Stated task
Reproduce the listing below word for word, line by line.
____
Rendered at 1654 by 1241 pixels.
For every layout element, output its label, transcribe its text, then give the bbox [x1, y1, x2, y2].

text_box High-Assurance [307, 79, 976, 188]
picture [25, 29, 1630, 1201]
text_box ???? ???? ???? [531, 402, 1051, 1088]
____
Solution
Rendered at 1654 by 1241 pixels.
For every layout element, output its label, transcribe its text, then give the bbox [x1, y1, x2, y2].

text_box High-Assurance [307, 79, 976, 188]
picture [25, 29, 1630, 1201]
text_box ???? ???? ???? [531, 402, 1051, 1088]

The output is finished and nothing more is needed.